Beirut- The Lebanese government is facing two choices, either to commit to the U.S. sanctions against the so-called Hezbollah or expose the country to full-scale sanctions that might threaten its banking system.

The cabinet tried to cause the least damage possible when it tasked Prime Minister Tammam Salam to resolve the matter along with Central Bank Governor Riad Salameh and Finance Minister Ali Hassan Khalil after the indirect threat that Hezbollah made to Lebanese banks following information that the accounts of two of the party’s MPs and of the daughter of a former lawmaker were closed.

“We have no choice but to abide by international regulations,” the Prime Minister’s sources told Asharq Al-Awsat newspaper. “We can’t function outside the international system.”

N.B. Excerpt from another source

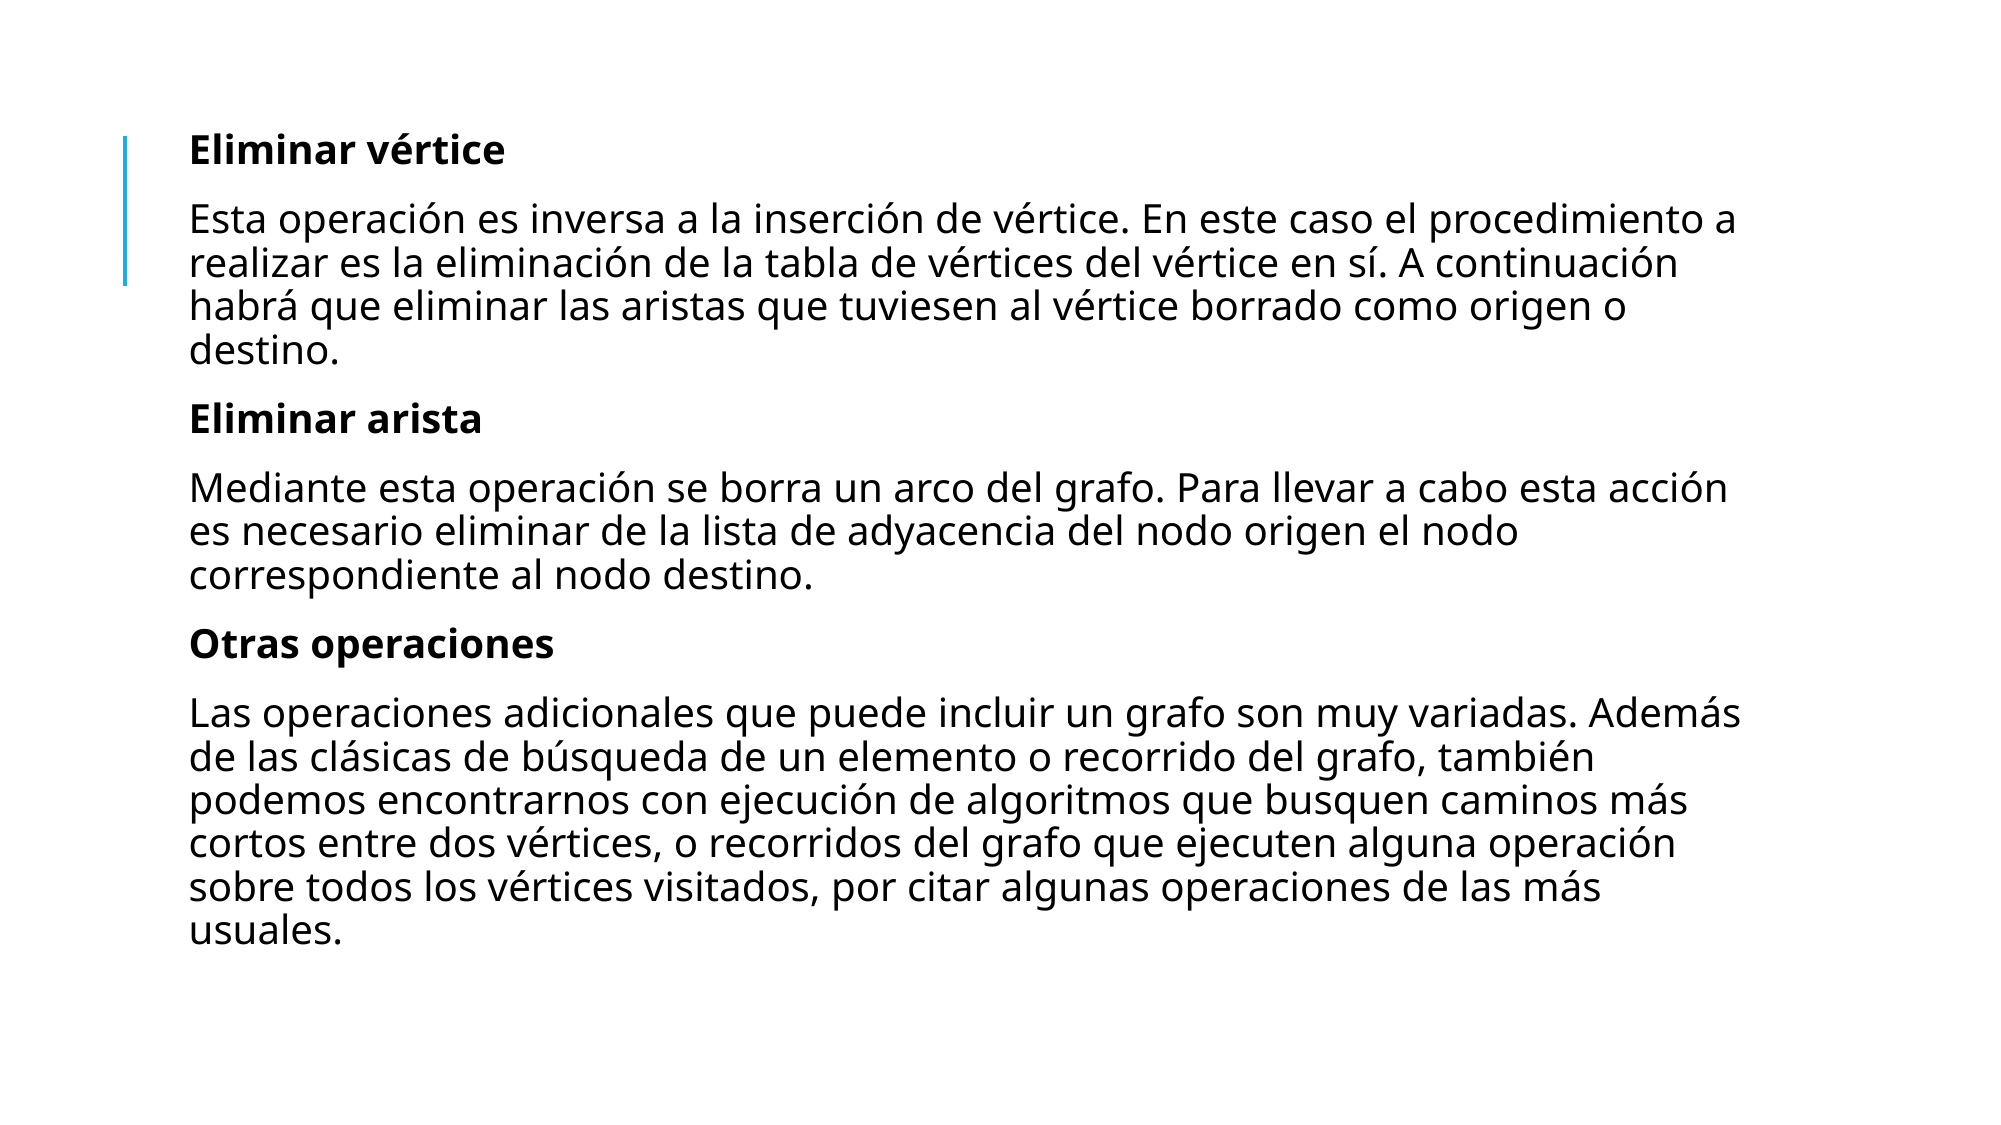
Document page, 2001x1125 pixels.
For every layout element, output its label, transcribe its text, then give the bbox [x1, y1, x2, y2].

list Eliminar vértice Esta operación es inversa a la inserción de vértice. En este caso el procedimiento a realizar es la eliminación de la tabla de vértices del vértice en sí. A continuación habrá que eliminar las aristas que tuviesen al vértice borrado como origen o destino. Eliminar arista Mediante esta operación se borra un arco del grafo. Para llevar a cabo esta acción es necesario eliminar de la lista de adyacencia del nodo origen el nodo correspondiente al nodo destino. Otras operaciones Las operaciones adicionales que puede incluir un grafo son muy variadas. Además de las clásicas de búsqueda de un elemento o recorrido del grafo, también podemos encontrarnos con ejecución de algoritmos que busquen caminos más cortos entre dos vértices, o recorridos del grafo que ejecuten alguna operación sobre todos los vértices visitados, por citar algunas operaciones de las más usuales. [168, 122, 1763, 1035]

“The Central Bank Governor has a wise policy that takes into consideration the interest of the Lebanese,” said the sources, adding “he has been able all those years to protect the banking system.”

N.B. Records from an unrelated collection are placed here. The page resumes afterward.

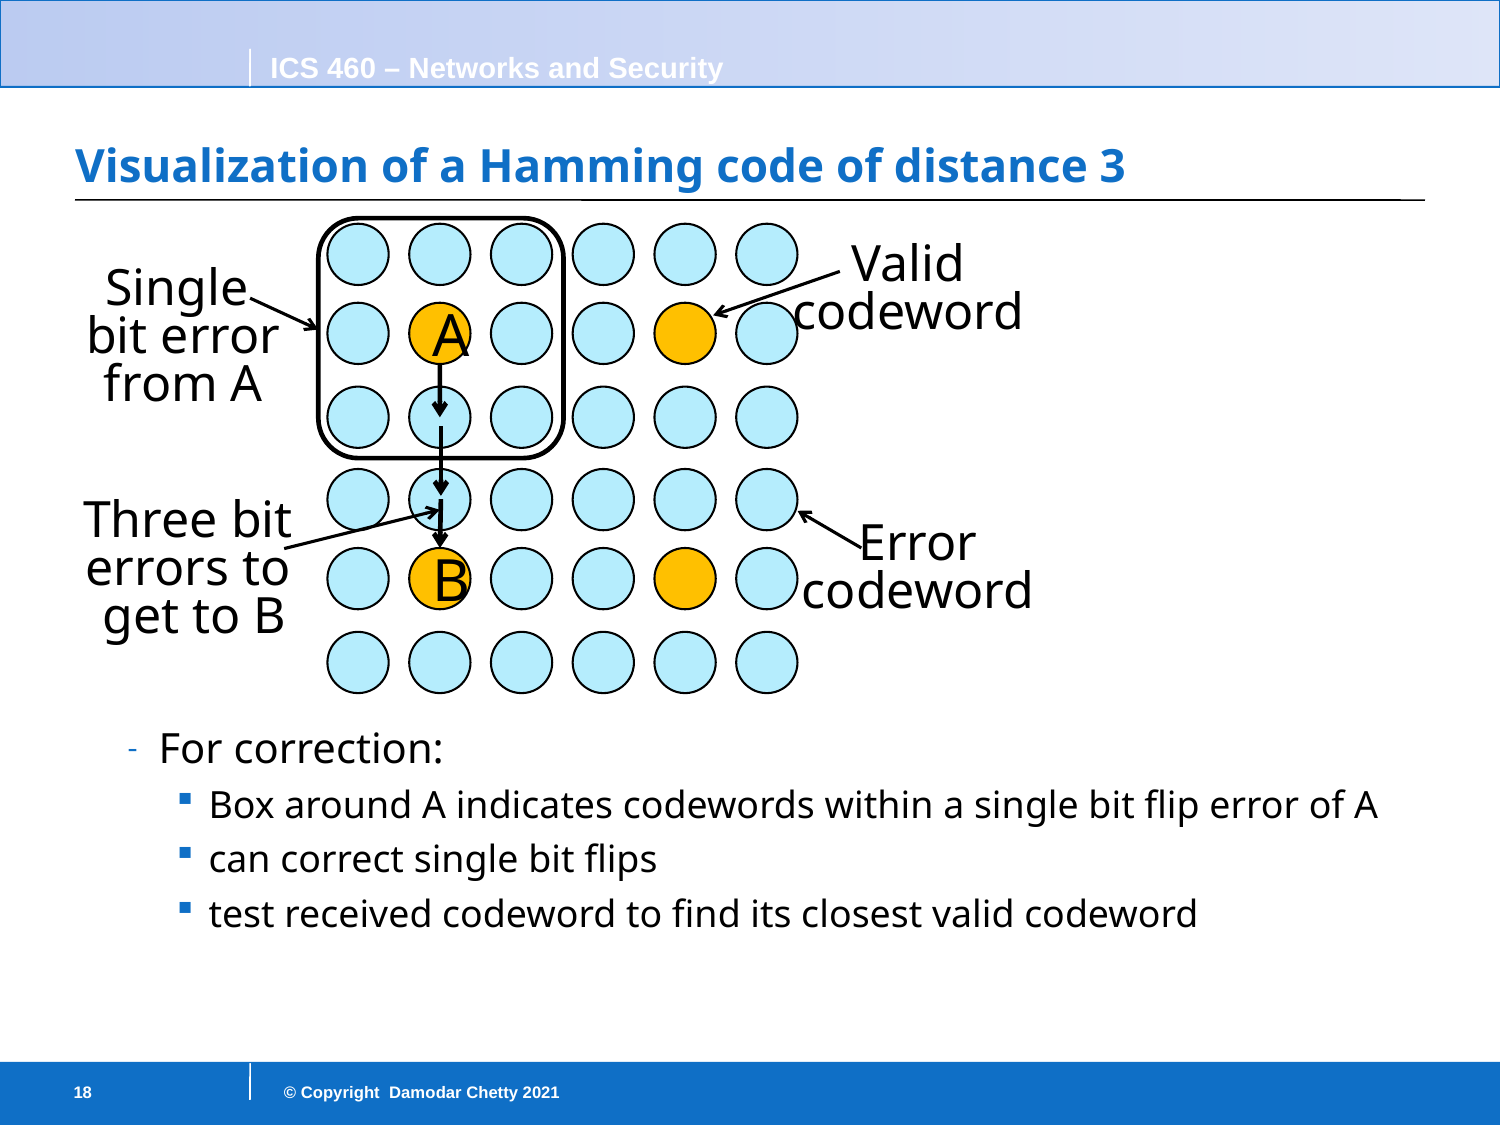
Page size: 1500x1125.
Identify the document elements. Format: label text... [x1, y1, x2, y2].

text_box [74, 217, 1042, 694]
title Visualization of a Hamming code of distance 3 [74, 90, 1426, 200]
list For correction: Box around A indicates codewords within a single bit flip error of A can correct single bit flips test received codeword to find its closest valid codeword [73, 710, 1490, 1027]
slide_number 18 [49, 1070, 251, 1125]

“All Lebanese, without any exception, are aware of that,” the sources told the daily. “They are also aware that Lebanon and its banking system cannot withstand additional sanctions or isolation.”

The sources expressed “understanding” to the latest stance made by Hezbollah’s parliamentary bloc against the sanctions, saying there was some kind of injustice done to the party.

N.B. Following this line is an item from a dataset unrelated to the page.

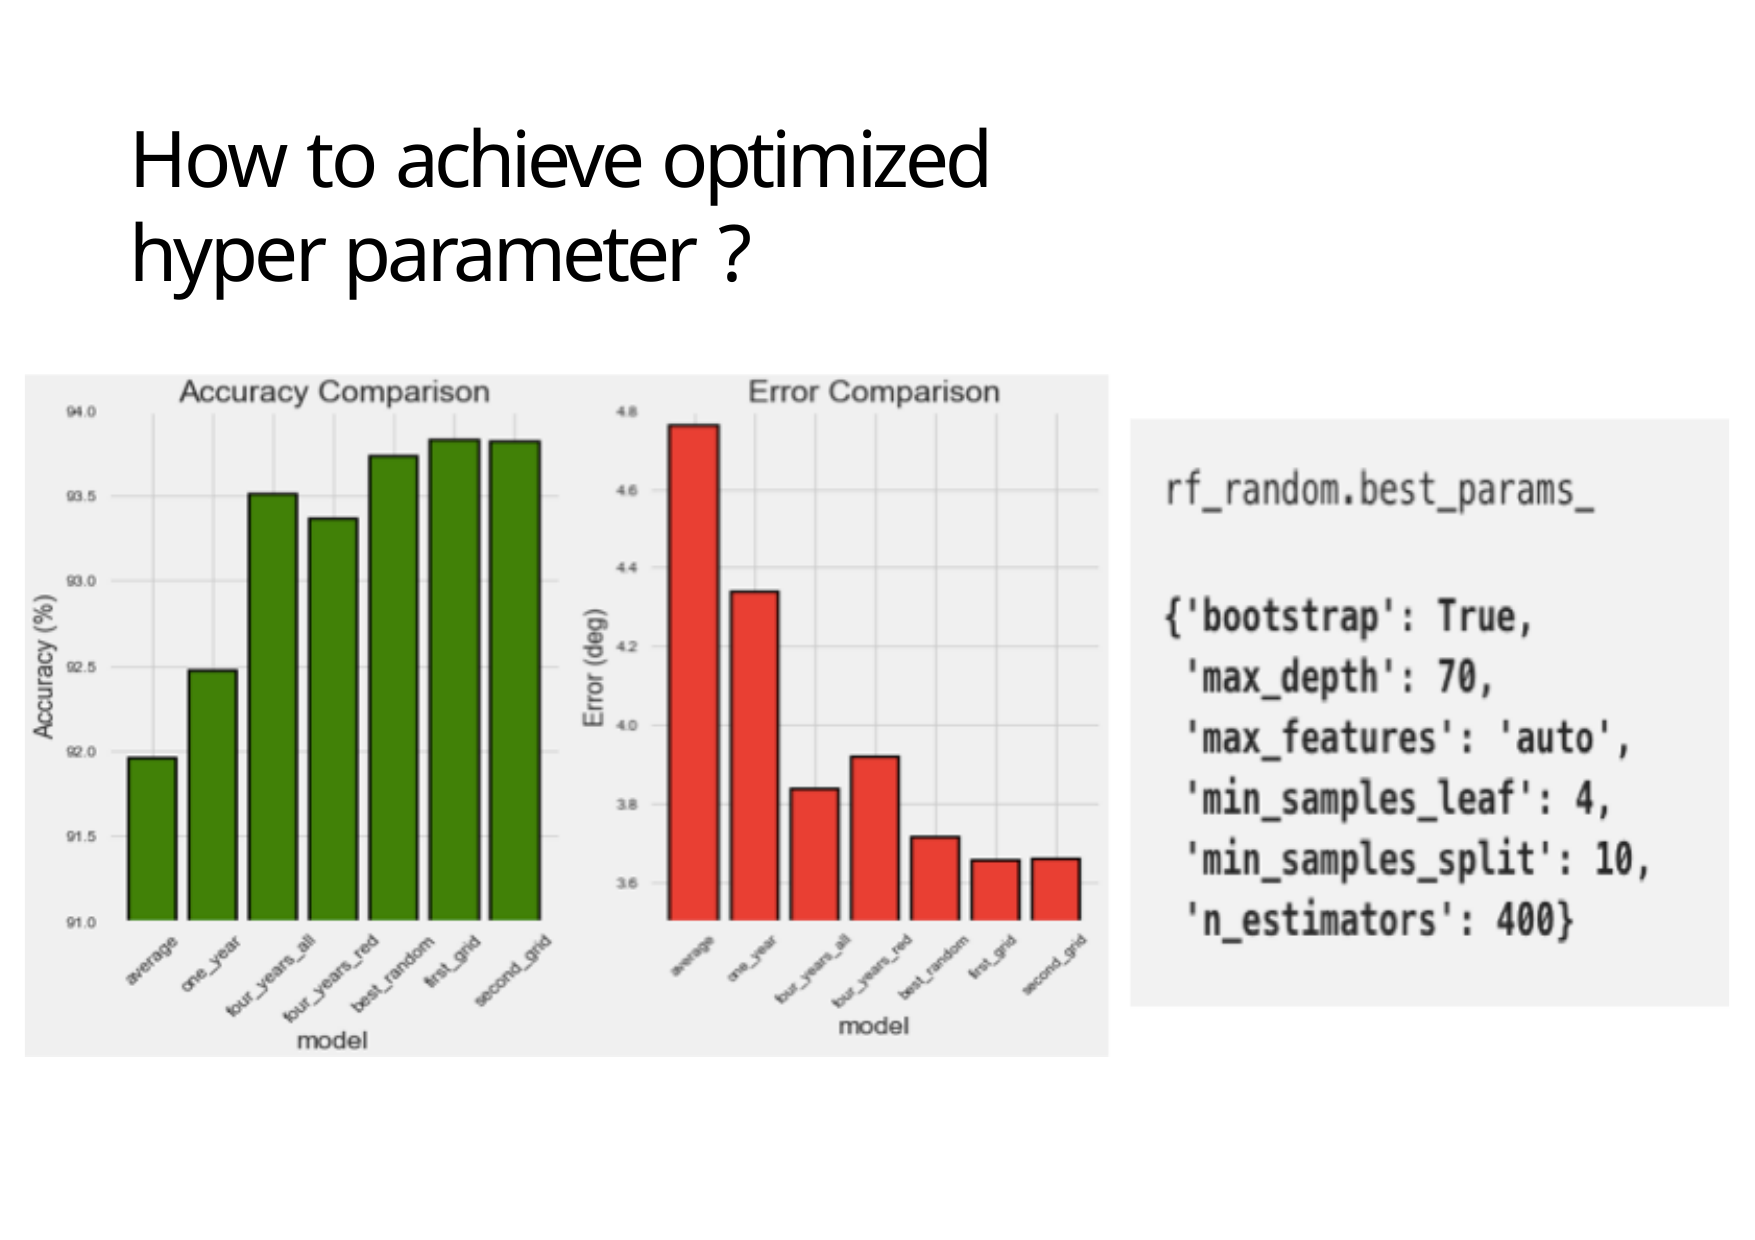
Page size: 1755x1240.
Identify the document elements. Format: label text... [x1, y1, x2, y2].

text_box [24, 374, 1111, 1057]
text_box [1129, 418, 1730, 1009]
title How to achieve optimized hyper parameter ? [127, 107, 1078, 317]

But they hailed the government’s measure to task Salam, Salameh and Khalil, who is an Amal movement official allied with Hezbollah, with resolving the mater.

Salameh had issued circulars urging Lebanese banks to abide by U.S. regulations adopted in compliance with the Hezbollah International Financing Prevention Act.

The regulations say the U.S. will target those “knowingly facilitating a significant transaction or transactions for” Hezbollah and those “knowingly facilitating a significant transaction or transactions of a person identified on the List of Specially Designated Nationals and Blocked persons.”

They call for the closure of bank accounts for around 91 individuals and institutions linked to them.

“We have crossed the red line and reached the black line. The U.S. sanctions will not pass,” Industry Minister Hussein al-Hajj Hassan, one of the party’s representatives in the cabinet warned on Thursday.

Hezbollah’s parliamentary bloc also criticized Salameh’s move, which urges banks to inform the Central Bank about the closure of accounts.

The U.S. regulations were “rejected outright” by the bloc, which said committing to them means “a violation of Lebanon’s fiscal sovereignty.”

It said Salameh’s circulars are an “unjustified compliance with the fiscal mandate of the U.S. authorities, which would worsen the monetary crisis and push the country towards bankruptcy.”

The bloc warned in its statement that such bankruptcy “would create a huge gap between the Lebanese people and banks, further pushing the country towards a dangerous monetary collapse and a chaos that cannot be contained.”

The statement urged Salameh “to review his latest decisions to be in compliance with the national sovereignty.”